## Challenge
Please replace "scientific name" with "Latin name" and rewrite only the lines from the one with "scientific name: Populus tremuloides" up to and including the one with "scientific name: Bucephala albeola", leaving everything else unchanged.

┌──

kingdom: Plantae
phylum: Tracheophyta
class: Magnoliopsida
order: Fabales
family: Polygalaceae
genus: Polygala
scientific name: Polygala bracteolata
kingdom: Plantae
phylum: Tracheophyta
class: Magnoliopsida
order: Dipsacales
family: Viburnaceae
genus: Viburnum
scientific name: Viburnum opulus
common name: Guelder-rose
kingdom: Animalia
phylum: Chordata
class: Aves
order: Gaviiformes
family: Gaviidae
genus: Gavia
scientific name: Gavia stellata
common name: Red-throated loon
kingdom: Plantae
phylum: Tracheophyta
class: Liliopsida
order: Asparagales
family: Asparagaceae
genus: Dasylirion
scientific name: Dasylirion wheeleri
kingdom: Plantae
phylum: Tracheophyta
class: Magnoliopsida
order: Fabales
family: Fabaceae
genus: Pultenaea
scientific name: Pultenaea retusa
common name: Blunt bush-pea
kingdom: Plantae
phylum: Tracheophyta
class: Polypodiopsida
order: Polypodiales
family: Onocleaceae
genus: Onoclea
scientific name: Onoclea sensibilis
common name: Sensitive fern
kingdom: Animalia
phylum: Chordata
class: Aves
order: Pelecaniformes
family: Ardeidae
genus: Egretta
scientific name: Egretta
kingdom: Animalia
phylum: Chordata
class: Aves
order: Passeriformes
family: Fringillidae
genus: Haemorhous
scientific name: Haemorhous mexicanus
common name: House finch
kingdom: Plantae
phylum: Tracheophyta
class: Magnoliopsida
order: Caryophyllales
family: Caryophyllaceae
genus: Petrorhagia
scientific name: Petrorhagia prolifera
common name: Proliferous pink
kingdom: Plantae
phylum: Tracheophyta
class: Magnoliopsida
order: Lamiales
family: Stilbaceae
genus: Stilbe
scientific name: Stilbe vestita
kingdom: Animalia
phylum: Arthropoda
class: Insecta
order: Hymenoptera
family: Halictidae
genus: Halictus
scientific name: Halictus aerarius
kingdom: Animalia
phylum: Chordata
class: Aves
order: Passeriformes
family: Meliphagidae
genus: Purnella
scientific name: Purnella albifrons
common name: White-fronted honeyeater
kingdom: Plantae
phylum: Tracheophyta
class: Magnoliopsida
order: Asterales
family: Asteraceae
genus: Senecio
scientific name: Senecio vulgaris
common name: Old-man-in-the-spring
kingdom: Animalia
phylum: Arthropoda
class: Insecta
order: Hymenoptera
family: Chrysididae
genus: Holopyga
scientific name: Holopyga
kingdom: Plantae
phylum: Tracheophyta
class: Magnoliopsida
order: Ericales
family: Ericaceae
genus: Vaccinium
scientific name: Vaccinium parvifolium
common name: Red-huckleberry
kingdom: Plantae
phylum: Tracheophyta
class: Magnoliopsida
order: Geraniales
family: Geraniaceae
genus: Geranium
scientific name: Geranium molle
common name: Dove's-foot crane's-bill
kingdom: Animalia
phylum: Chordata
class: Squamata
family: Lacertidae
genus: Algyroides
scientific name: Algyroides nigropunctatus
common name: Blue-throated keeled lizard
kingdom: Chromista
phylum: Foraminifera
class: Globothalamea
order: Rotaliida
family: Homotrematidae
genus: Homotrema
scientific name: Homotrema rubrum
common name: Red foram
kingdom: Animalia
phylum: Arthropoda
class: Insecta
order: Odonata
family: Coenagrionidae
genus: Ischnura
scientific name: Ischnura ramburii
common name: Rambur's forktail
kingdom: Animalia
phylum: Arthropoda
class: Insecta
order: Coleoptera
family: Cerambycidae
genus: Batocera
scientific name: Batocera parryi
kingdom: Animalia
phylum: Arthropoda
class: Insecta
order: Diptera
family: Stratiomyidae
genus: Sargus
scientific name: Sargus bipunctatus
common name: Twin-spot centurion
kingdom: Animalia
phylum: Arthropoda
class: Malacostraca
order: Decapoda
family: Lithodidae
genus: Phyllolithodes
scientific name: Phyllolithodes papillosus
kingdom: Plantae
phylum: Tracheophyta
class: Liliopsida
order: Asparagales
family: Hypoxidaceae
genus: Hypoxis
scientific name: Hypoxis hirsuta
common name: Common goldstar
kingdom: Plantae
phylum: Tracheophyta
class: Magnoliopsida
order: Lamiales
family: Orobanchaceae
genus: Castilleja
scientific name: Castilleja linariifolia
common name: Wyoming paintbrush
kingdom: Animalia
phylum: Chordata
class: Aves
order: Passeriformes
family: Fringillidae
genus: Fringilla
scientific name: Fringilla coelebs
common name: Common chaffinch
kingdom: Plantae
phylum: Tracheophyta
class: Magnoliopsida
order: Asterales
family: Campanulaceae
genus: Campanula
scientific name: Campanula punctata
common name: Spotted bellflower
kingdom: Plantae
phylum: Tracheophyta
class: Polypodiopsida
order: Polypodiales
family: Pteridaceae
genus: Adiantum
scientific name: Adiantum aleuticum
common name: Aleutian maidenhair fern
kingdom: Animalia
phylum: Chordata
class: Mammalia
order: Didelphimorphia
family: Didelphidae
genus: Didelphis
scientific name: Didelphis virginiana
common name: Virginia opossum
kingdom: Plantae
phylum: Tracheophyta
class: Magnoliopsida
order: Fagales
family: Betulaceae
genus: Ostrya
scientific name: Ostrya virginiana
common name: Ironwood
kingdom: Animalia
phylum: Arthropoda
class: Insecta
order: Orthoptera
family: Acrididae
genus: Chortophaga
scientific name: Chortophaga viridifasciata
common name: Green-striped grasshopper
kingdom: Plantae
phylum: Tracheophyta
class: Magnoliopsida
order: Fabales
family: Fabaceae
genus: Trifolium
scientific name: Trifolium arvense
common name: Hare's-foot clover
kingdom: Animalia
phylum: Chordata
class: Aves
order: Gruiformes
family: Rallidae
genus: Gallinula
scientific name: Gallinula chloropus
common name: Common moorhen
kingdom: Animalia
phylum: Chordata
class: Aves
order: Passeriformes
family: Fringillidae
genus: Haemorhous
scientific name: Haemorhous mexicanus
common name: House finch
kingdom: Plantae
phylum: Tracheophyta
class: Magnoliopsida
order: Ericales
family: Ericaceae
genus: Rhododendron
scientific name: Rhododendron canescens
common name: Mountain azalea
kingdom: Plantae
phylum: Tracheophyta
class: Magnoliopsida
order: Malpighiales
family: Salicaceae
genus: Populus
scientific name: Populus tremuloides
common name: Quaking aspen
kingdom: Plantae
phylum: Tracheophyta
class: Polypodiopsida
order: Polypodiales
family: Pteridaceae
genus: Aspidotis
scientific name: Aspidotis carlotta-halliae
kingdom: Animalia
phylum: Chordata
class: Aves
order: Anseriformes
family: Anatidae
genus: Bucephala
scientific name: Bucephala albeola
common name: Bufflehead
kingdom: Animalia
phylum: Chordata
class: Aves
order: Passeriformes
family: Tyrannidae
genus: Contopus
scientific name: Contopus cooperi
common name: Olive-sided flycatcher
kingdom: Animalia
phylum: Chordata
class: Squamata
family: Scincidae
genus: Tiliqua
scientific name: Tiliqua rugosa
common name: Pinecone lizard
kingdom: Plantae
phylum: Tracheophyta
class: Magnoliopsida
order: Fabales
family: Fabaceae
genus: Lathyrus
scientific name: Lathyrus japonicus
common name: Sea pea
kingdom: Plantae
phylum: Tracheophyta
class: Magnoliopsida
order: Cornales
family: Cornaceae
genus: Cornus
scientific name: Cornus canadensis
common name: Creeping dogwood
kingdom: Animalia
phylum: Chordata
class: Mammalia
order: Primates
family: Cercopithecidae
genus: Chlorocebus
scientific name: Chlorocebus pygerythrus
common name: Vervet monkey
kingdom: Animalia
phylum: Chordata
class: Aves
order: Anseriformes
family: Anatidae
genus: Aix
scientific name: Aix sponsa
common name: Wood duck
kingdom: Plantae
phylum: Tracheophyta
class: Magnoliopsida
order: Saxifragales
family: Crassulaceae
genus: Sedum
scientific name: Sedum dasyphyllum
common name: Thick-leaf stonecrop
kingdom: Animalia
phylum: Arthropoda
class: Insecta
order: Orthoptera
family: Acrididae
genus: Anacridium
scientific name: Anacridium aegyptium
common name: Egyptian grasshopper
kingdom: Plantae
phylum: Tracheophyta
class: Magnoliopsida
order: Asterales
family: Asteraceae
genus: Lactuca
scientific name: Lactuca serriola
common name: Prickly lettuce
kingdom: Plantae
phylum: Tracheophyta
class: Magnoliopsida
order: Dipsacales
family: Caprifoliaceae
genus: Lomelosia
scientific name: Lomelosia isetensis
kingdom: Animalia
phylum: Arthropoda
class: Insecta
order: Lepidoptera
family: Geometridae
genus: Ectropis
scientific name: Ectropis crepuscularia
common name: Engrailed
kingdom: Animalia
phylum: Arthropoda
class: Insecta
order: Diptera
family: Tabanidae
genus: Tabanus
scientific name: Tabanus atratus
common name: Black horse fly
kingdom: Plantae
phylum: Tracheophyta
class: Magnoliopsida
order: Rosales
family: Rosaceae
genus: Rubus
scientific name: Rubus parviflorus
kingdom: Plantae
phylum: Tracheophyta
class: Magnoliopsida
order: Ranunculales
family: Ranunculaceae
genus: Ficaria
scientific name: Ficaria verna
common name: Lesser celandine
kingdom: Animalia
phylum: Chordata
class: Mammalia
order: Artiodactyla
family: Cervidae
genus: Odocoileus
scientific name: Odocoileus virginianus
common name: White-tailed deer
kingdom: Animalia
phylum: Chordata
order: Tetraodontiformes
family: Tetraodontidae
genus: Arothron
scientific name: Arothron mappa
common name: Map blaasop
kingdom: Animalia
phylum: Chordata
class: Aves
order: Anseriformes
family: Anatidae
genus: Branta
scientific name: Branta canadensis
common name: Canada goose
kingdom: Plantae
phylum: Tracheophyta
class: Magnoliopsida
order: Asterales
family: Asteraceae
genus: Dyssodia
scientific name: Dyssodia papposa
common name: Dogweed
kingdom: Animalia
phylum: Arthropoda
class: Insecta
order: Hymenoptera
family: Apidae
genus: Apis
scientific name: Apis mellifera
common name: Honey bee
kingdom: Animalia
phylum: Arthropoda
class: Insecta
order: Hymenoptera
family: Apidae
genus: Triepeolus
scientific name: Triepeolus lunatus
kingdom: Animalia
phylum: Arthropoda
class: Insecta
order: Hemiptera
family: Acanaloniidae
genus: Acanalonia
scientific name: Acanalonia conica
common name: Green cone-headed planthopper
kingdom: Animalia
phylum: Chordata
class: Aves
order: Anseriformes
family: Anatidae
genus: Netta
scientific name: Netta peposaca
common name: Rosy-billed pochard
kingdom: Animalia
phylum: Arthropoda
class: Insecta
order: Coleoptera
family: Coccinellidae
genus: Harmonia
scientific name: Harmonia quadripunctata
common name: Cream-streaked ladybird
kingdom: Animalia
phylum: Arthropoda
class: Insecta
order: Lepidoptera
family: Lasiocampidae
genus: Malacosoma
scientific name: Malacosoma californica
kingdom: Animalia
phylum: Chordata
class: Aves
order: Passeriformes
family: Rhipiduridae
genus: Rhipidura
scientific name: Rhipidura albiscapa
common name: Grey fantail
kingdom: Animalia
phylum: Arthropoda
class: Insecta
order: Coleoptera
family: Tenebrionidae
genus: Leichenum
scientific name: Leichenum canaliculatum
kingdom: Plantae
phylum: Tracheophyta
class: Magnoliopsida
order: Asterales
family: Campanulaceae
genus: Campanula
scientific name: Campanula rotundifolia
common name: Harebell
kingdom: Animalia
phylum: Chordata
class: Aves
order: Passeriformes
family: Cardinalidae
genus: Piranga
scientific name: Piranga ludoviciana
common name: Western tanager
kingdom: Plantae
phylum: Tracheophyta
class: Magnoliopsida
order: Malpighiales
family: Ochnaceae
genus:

└──

## Final result
Latin name: Populus tremuloides
common name: Quaking aspen
kingdom: Plantae
phylum: Tracheophyta
class: Polypodiopsida
order: Polypodiales
family: Pteridaceae
genus: Aspidotis
Latin name: Aspidotis carlotta-halliae
kingdom: Animalia
phylum: Chordata
class: Aves
order: Anseriformes
family: Anatidae
genus: Bucephala
Latin name: Bucephala albeola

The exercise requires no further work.